What you are asked to do
For the material below, return exactly the lines starting at the line containing "77: (150, 63)" and ending at the line containing "132: (90, 201)", both ends included, and no others.

Data records
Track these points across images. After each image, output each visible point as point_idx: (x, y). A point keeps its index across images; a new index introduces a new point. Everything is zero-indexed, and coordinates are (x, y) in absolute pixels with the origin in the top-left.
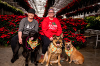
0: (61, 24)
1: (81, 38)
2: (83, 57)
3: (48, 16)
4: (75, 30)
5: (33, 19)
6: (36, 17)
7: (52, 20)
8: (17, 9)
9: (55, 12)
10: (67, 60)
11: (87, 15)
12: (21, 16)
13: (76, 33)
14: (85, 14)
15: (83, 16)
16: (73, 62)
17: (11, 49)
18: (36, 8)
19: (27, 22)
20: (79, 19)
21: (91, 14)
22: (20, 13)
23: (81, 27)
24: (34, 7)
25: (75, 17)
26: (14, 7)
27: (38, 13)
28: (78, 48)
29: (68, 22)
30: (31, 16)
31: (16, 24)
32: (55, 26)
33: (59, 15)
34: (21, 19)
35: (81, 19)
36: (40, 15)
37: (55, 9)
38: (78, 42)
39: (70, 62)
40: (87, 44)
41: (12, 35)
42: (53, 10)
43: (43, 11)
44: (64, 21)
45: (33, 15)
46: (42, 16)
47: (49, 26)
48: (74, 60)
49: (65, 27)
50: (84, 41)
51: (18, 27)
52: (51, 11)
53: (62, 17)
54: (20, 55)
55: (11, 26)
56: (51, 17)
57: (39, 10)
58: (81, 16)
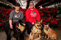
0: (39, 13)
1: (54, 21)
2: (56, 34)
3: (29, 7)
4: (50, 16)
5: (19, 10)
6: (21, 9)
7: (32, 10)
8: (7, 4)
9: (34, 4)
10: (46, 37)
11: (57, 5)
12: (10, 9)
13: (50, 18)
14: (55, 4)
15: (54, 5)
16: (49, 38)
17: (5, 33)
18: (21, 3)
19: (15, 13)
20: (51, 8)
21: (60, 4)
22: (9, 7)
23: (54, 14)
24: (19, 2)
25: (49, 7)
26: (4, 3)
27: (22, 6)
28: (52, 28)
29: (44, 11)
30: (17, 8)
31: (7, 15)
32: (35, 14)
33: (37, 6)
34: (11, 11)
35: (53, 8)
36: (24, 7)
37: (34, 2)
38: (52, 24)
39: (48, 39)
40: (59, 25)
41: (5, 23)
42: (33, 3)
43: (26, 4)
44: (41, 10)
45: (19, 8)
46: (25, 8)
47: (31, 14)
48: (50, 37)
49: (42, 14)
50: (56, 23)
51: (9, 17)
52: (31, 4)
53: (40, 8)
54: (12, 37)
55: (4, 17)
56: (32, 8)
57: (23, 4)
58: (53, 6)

==

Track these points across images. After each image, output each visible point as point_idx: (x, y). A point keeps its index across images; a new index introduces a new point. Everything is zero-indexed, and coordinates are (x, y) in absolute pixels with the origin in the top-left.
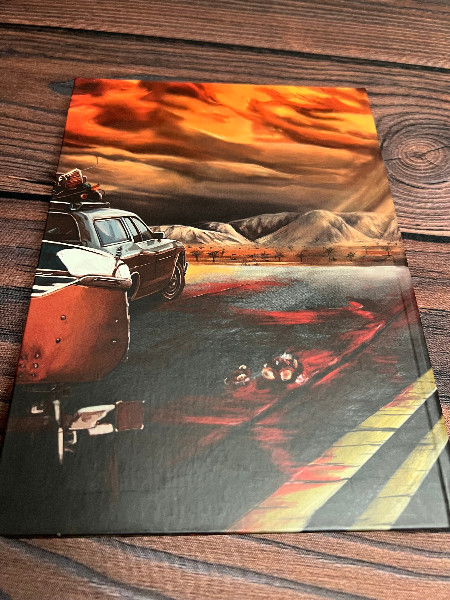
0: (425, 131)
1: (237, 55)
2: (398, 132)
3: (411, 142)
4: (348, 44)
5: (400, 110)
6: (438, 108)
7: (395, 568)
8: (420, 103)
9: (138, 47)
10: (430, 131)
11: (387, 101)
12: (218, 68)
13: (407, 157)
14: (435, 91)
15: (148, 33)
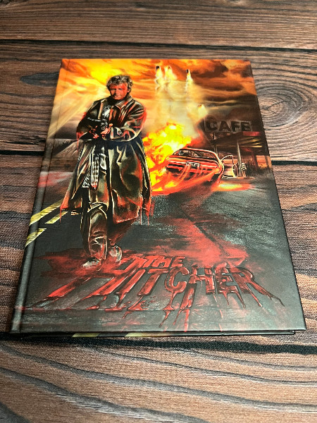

---

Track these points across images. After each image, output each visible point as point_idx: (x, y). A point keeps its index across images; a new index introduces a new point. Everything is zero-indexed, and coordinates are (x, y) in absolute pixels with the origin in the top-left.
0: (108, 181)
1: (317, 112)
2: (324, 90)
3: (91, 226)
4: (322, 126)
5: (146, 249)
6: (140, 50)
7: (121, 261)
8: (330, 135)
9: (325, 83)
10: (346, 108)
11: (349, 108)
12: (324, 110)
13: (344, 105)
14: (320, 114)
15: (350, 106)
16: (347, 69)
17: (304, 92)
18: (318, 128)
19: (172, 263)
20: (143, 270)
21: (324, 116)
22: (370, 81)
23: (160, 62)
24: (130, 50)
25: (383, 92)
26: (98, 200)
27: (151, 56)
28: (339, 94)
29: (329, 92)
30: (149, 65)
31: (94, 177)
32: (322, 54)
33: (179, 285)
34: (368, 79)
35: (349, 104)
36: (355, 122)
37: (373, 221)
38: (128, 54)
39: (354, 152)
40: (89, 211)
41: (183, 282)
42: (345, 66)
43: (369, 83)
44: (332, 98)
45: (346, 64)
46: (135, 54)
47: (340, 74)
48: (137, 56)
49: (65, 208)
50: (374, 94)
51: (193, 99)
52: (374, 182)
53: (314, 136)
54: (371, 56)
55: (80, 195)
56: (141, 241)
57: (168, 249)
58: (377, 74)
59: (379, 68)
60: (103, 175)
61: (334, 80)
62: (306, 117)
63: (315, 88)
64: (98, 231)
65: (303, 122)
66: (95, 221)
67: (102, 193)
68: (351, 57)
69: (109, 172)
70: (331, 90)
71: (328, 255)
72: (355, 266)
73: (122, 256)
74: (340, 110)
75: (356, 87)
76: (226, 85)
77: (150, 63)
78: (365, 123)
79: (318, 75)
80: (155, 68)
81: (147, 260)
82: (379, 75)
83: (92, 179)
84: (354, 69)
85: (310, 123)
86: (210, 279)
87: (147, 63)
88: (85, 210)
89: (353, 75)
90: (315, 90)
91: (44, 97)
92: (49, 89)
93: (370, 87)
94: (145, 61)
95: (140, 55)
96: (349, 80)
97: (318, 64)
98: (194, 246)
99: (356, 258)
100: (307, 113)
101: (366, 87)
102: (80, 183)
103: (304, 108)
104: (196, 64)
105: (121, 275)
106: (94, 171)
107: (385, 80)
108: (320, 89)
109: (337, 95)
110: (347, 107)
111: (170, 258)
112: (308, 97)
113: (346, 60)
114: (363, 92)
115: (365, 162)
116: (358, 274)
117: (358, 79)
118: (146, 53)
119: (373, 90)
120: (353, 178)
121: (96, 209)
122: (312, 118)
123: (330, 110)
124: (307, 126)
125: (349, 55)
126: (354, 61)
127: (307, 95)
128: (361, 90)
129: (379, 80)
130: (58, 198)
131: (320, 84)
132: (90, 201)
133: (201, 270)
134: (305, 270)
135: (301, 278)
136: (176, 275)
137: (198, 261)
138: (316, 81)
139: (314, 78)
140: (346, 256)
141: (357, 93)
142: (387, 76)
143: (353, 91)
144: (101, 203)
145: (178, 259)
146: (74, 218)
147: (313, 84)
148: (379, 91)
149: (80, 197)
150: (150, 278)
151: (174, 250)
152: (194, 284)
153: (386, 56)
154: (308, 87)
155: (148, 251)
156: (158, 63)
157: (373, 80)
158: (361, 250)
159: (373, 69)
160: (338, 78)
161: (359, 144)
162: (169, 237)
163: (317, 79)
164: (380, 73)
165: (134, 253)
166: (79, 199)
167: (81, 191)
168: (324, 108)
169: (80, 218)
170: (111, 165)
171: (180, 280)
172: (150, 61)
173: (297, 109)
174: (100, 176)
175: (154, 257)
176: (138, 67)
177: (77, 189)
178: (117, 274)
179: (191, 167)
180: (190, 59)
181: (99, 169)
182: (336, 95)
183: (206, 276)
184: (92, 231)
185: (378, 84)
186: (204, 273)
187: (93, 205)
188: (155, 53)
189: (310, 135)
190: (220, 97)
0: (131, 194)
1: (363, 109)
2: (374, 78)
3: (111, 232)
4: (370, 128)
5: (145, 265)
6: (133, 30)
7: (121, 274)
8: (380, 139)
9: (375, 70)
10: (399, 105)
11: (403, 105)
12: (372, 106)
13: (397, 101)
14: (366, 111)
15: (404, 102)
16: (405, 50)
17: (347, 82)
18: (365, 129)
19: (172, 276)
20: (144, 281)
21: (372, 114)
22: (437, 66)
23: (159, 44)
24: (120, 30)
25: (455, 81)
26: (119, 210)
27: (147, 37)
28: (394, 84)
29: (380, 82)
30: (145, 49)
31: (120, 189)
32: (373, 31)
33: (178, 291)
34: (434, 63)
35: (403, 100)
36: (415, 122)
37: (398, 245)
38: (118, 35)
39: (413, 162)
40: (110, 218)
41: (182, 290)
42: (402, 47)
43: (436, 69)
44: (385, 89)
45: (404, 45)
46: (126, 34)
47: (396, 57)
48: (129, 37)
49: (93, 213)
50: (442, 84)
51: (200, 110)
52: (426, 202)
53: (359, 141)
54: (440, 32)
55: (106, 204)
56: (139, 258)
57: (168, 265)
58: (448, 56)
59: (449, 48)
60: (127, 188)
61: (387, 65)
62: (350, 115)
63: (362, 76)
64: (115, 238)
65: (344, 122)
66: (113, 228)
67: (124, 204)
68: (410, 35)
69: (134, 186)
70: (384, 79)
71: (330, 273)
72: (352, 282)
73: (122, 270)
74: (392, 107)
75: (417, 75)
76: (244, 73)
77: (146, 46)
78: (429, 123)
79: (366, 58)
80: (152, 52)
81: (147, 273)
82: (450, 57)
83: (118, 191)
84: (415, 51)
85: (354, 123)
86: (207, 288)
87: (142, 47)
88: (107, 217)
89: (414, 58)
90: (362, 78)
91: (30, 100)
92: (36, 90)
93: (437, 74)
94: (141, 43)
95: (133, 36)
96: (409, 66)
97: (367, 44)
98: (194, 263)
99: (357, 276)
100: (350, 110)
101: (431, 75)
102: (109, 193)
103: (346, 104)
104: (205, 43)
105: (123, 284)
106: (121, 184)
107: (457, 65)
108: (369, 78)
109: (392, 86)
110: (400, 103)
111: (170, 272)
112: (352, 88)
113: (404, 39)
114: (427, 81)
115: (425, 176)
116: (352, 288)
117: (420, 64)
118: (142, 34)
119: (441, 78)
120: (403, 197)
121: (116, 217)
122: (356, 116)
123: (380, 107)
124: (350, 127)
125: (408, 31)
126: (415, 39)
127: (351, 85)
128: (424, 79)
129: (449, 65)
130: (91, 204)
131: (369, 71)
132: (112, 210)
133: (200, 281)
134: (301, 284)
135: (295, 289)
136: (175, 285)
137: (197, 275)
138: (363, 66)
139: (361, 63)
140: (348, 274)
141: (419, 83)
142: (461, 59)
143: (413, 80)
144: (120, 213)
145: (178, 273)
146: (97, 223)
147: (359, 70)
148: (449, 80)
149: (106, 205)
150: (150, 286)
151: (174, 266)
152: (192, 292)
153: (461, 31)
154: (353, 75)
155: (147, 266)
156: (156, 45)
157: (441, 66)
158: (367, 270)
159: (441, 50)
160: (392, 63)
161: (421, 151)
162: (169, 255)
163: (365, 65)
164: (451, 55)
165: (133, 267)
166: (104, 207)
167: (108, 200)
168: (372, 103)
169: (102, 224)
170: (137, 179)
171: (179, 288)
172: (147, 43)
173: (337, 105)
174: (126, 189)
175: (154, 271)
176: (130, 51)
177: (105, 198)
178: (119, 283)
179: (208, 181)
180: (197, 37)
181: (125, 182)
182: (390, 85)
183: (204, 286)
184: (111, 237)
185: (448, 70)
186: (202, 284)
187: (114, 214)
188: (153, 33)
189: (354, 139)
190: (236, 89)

Solution for this exercise
77: (150, 63)
78: (365, 123)
79: (318, 75)
80: (155, 68)
81: (147, 260)
82: (379, 75)
83: (92, 179)
84: (354, 69)
85: (310, 123)
86: (210, 279)
87: (147, 63)
88: (85, 210)
89: (353, 75)
90: (315, 90)
91: (44, 97)
92: (49, 89)
93: (370, 87)
94: (145, 61)
95: (140, 55)
96: (349, 80)
97: (318, 64)
98: (194, 246)
99: (356, 258)
100: (307, 113)
101: (366, 87)
102: (80, 183)
103: (304, 108)
104: (196, 64)
105: (121, 275)
106: (94, 171)
107: (385, 80)
108: (320, 89)
109: (337, 95)
110: (347, 107)
111: (170, 258)
112: (308, 97)
113: (346, 60)
114: (363, 92)
115: (365, 162)
116: (358, 274)
117: (358, 79)
118: (146, 53)
119: (373, 90)
120: (353, 178)
121: (96, 209)
122: (312, 118)
123: (330, 110)
124: (307, 126)
125: (349, 55)
126: (354, 61)
127: (307, 95)
128: (361, 90)
129: (379, 80)
130: (58, 198)
131: (320, 84)
132: (90, 201)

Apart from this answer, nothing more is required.